:: Prompt A ::
Give only the number of lines in the records below that contain the string "LilyPond". Matching is case-sensitive.

:: Text block ::
194Total top-up amount for a territoryU.K.

(1)Take the following steps to determine the total top-up amount for an accounting period for a territory—

  • Step 1

    Subtract the effective tax rate of the standard members of the group in that territory for that period (as determined in accordance with section 132) from 15%.

  • Step 2

    If the result of Step 1 is nil or less, the total top-up amount for that territory is nil. Otherwise, proceed to Step 3.

  • Step 3

    Subtract the sum of the losses of those members of the group that made a loss for the period (as determined by reference to their adjusted profits) from the sum of the profits of those members of the group that made a profit in that period (as determined by reference to their adjusted profits).

  • Step 4

    Subtract the substance based income exclusion for that period for that territory (if any) from the result of Step 3.

  • Step 5

    If the result of Step 4 is nil or less, the total top-up amount for that territory is nil. Otherwise, proceed to Step 6.

  • Step 6

    Multiply the result of Step 1 (which will be a percentage) by the result of Step 4.

(2)But where those members have a QDT credit for that territory for the accounting period, the total top-up amount is to be reduced in accordance with subsections (4) to (7).

(3)For the purposes of this Part, standard members of a multinational group in a territory have a “QDT credit” for a territory for an accounting period if qualifying domestic top-up tax (see [F1sections 256 and 256A]) is accrued by one or more of those members in that territory [F2for] that period.

(4)Where—

(a)the standard members do not have a collective additional amount under section 206 for the period, and

(b)the result of Step 6 in subsection (1) is equal to or greater than the sum of amounts of qualifying domestic top-up tax accrued by those members in that period,

the total top-up amount is to be reduced by the sum of those amounts.

(5)Where—

(a)the standard members do not have a collective additional amount under section 206 for the period, and

(b)the result of Step 6 in subsection (1) is less than the sum of amounts of qualifying domestic top-up tax accrued by those members in the period,

the total top-up amount is to be reduced to nil.

(6)Where—

(a)the standard members have a collective additional amount under section 206 for the period, and

(b)the sum of the result of Step 6 in subsection (1) and that collective additional amount is less than the sum of amounts of qualifying domestic top-up tax accrued by those members in the period,

the total top-up amount is to be reduced to nil.

(7)Where—

(a)the standard members have a collective additional amount under section 206, and

(b)the sum of the result of Step 6 in subsection (1) and that collective additional amount is equal to or greater than the sum of amounts of qualifying domestic top-up tax accrued by those members in the period,

the total top-up amount is to be reduced by the amount given by multiplying the sum of those amounts of qualifying domestic top-up tax by the amount given by dividing the result of Step 6 in subsection (1) by the sum of the result of that step and that collective additional amount.

:: Records for this exercise ::
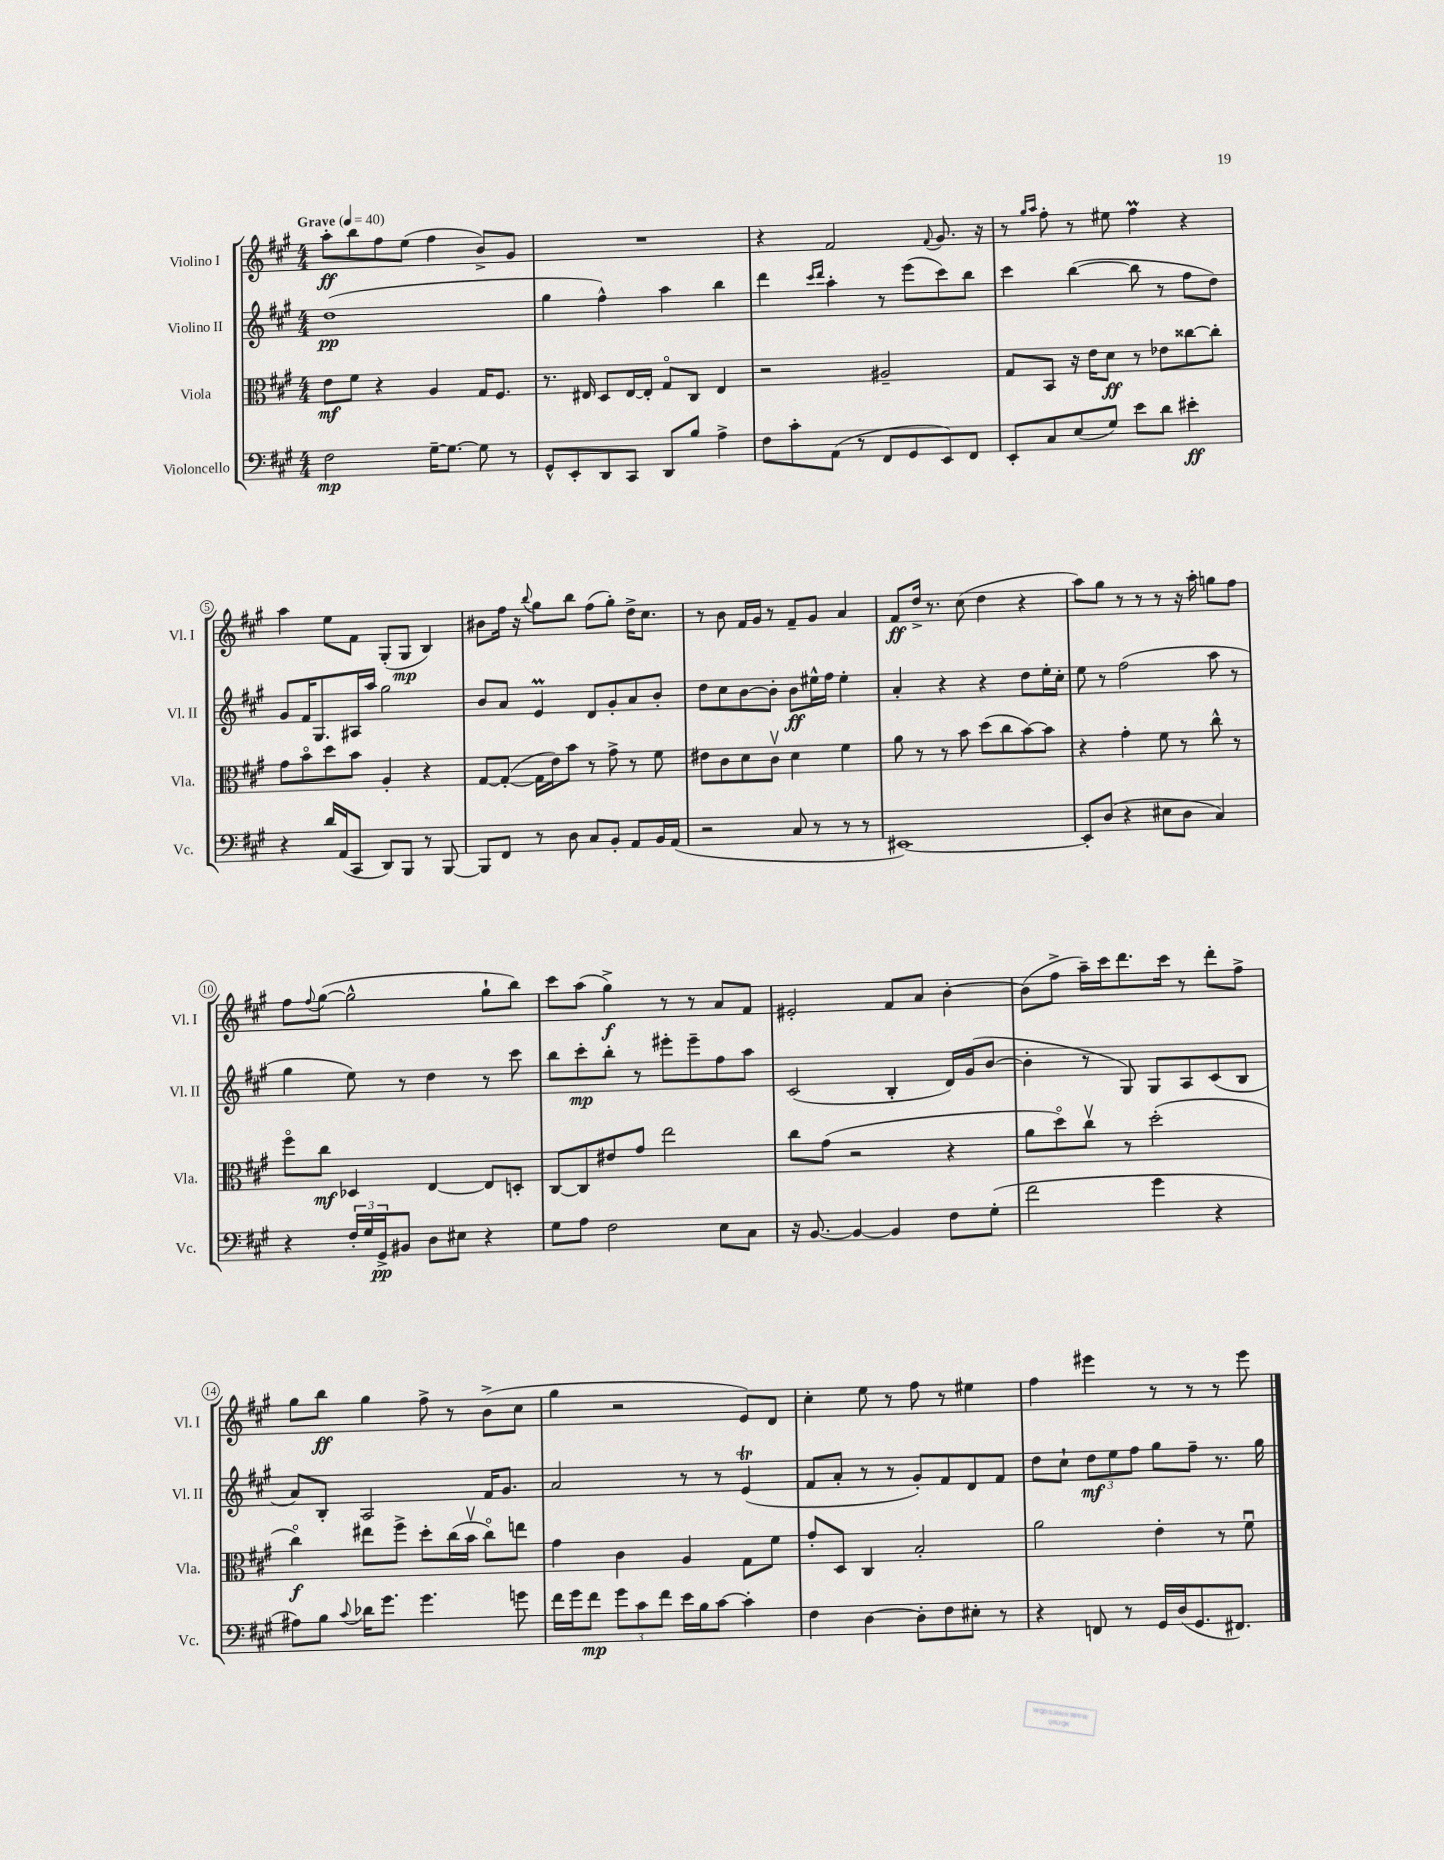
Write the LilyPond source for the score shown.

--

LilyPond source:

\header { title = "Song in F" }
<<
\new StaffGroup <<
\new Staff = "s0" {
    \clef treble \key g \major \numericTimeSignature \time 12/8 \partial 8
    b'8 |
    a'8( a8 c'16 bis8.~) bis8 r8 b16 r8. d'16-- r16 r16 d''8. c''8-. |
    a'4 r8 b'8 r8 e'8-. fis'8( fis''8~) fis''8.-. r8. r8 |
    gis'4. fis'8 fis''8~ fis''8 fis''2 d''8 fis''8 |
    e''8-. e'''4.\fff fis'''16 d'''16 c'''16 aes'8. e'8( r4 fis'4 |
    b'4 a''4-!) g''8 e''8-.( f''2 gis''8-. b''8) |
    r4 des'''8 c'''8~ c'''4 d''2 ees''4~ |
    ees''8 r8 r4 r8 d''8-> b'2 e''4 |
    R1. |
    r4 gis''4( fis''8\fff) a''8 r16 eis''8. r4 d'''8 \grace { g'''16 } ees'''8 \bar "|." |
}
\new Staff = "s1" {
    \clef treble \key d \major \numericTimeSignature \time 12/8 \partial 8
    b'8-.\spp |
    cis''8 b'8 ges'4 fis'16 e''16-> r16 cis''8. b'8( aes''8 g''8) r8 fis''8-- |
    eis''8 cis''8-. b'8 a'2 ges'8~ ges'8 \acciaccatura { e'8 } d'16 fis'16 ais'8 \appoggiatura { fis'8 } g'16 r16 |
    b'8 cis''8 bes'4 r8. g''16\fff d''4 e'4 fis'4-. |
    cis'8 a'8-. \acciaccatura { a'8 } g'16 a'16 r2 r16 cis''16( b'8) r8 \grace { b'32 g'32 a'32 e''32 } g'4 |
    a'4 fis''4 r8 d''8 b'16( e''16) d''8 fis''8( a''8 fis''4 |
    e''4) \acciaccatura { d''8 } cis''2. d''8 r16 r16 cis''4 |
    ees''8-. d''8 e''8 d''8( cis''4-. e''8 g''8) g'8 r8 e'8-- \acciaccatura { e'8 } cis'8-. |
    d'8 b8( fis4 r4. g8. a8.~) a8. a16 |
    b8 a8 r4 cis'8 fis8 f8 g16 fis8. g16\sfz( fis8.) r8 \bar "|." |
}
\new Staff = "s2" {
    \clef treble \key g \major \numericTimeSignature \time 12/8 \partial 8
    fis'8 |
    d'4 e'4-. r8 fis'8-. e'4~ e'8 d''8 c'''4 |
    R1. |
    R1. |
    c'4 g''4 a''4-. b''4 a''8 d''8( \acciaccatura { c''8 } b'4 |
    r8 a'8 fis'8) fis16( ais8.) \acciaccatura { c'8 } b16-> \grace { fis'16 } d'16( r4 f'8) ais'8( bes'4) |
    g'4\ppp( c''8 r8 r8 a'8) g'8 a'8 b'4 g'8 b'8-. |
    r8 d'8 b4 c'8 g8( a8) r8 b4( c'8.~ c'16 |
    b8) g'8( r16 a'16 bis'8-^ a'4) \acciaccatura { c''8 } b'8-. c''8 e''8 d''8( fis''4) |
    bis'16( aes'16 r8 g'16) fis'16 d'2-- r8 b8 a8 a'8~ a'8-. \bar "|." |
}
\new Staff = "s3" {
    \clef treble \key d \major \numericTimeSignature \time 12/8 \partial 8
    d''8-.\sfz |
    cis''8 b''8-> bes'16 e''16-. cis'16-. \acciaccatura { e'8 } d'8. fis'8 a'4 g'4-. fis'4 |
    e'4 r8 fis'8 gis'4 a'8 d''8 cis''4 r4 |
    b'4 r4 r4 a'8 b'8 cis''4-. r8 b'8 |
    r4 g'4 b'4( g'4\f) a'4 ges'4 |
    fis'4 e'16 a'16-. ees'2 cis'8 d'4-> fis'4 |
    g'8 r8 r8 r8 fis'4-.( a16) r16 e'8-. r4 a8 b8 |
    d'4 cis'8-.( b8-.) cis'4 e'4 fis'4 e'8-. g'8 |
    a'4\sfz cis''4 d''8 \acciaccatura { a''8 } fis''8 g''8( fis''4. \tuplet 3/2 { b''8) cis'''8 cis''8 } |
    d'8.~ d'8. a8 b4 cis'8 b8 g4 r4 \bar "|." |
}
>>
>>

:: Prompt B ::
In the text on the total top-up amount for a territory, from what percentage does Step 1 subtract the effective tax rate of the standard members?

:: Worked answer A ::
2

:: Worked answer B ::
15%